義勇は狭霧山で出会った頃からおっとりとした子どもで、2人して最終選別を突破して隊士になってもそれは変わることはない。

錆兎は幸いにか不幸にか、隊士になって半年ほどでたまたま遭遇した鬼が下弦で、たまたま運よくそれを倒した時に、本当にたまたまずっと古傷を抱えて頑張っていた当時の水柱が引退ということで、いきなり水柱になったので、それからは義勇は継子という形で傍に置いていた。

が、それまでの半年間、もちろん同門だからと言って必ずしも同じ任務につけるわけではなく、義勇も錆兎と離れて色々な任務についていたのだが、任務についている期間より医療所である花屋敷にいる期間の方が多かったのではないだろうか。

元々良く言えば気が優しく、悪く言えば臆病な少年で、戦闘に関しても消極的で鈍くさい義勇を見かねて、同年齢で同じ頃に隊士になった不死川は一緒の任務になった時には色々面倒をみてくれたようだ。

面倒見の良い男なので、錆兎も何度か任務で一緒になった彼に対しては好感を持っていたし、錆兎が柱になってからやや時間が経って不死川が同じく柱になった時には祝いに一緒に飯を食いに行く程度には、親しい付き合いをしている。

だからまあ、そうひどいことになっているわけではないだろうと思いつつ、魚屋、八百屋と寄ったあと、和菓子屋によって不死川の好物であるおはぎを風柱邸に届けてもらうよう手配した。

和菓子屋で注文をしていると、後ろからじ~っと熱い視線を感じて、錆兎は
「…お前も欲しいのか?」
と、ため息をつく。

それにおずおずと頷く義勇のために、団子を買うと、それは別に包んでもらって義勇に持たせた。


その時点では錆兎は事態に全く気付いていなかった。
義勇が妙に無口なのは、何か不死川を怒らせてしまって動揺しているためだろうと思っていた。

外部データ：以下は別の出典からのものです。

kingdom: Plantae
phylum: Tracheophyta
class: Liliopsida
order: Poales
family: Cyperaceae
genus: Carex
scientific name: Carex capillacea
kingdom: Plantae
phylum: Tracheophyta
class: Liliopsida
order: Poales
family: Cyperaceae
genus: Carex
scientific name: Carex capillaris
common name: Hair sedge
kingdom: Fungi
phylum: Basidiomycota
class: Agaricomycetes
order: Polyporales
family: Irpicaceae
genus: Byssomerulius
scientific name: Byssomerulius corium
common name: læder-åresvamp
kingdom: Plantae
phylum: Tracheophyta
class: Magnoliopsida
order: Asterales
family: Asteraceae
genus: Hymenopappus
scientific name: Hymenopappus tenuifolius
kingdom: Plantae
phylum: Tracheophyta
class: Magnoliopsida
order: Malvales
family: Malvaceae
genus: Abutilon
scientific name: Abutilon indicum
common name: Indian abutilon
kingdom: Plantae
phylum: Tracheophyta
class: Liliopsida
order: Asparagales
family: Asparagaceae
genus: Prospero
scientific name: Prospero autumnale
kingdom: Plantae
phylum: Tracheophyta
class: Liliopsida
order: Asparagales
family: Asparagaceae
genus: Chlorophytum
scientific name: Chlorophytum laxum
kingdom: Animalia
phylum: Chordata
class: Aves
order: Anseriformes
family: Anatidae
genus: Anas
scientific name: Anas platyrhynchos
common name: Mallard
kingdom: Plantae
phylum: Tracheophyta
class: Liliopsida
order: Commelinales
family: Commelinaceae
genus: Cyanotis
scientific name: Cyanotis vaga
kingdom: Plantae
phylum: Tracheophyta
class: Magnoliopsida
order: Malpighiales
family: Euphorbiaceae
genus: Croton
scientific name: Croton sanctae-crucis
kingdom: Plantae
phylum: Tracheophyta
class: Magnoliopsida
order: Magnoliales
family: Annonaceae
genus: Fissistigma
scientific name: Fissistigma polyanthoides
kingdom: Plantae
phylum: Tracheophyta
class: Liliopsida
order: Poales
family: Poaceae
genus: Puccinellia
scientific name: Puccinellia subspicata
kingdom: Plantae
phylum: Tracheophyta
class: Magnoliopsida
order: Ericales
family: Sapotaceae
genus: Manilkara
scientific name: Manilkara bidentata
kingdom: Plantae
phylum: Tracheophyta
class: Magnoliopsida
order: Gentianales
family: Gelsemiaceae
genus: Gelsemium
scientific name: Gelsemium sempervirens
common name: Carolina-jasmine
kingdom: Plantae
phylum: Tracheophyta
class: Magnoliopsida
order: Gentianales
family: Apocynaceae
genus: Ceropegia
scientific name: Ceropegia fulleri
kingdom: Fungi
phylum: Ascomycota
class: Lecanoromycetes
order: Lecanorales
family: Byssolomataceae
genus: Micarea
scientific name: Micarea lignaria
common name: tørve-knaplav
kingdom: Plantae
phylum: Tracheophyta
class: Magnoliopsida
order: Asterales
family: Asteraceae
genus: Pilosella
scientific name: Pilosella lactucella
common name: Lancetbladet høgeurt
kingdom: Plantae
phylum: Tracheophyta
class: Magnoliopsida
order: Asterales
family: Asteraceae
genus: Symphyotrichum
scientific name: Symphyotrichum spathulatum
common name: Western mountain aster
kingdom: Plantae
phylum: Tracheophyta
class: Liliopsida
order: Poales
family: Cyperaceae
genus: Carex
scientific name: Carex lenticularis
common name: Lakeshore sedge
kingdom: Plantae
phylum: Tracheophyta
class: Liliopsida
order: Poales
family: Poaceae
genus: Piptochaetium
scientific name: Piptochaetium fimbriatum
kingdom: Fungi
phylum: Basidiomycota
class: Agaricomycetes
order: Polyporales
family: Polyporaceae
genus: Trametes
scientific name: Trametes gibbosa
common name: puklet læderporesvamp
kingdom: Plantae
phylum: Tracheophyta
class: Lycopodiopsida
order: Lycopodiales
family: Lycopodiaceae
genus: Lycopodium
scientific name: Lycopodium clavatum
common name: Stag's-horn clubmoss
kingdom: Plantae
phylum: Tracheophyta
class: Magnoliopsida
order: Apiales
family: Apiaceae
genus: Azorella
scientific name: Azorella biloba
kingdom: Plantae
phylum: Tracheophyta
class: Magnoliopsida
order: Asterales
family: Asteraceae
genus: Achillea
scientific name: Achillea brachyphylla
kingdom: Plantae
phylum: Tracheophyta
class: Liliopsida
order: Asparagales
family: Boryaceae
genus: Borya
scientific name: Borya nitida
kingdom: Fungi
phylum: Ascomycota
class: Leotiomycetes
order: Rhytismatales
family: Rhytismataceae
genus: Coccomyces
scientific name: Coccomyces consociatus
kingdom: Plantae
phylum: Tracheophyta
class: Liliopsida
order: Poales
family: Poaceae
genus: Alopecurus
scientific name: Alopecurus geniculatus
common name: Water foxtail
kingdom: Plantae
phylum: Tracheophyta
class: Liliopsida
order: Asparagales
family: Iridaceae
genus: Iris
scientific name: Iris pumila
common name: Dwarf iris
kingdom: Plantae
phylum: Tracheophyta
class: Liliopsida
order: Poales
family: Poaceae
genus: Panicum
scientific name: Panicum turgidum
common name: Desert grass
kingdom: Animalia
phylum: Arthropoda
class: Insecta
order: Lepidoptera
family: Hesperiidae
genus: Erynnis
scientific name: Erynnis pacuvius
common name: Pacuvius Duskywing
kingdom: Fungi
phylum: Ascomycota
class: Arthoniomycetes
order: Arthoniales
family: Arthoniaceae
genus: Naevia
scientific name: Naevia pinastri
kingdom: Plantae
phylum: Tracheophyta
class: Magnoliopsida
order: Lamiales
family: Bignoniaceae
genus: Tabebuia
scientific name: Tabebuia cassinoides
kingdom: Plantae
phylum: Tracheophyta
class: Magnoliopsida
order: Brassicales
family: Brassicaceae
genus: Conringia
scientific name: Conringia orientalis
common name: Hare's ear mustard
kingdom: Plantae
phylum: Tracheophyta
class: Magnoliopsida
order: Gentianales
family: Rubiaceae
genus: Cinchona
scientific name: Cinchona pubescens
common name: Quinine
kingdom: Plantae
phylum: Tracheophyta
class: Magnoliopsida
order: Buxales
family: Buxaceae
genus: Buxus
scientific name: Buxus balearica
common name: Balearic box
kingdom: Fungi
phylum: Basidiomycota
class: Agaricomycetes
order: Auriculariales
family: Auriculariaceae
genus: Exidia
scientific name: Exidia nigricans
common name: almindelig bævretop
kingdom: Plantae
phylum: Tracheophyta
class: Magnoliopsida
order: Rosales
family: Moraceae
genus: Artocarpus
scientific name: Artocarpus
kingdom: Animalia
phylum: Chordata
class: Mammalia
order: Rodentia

が、水柱邸に戻っていつものように門をくぐり、玄関で靴を脱いで中に入ると、義勇は何故か一瞬そこで立ちすくんだ後、錆兎に続いて靴を脱いで中に入ったが、そこで

──…お邪魔します……
と言うではないか。

「は?それはなんだ、義勇」

錆兎は一瞬戸惑ってそう言うと、それから、不死川を怒らせて動揺して大人しくはなっていたが、それはそれ。錆兎の事はまだ怒っていたのか?ときりりと太く男らしい宍色の眉を寄せた。

しかしそうではないらしい。
その言葉に義勇の方こそ戸惑った様子を見せる。

「あ、あの…さっきは怖い人からかばってくれて…ありがとう。
あなたは良い人だな…」
と、言った後に、

「でも…ここはどこ?」
とキョロキョロとあたりを見回した。

え…とじわりと額に汗をかく錆兎。
まさか…まさか…な?

動揺する錆兎の前でさらに動揺する義勇。

「えっと…お前…俺が誰だかわかる…か?」
と、おそるおそる聞いてみると、義勇は首を横に振った後、ハッと気づいたように泣きだした。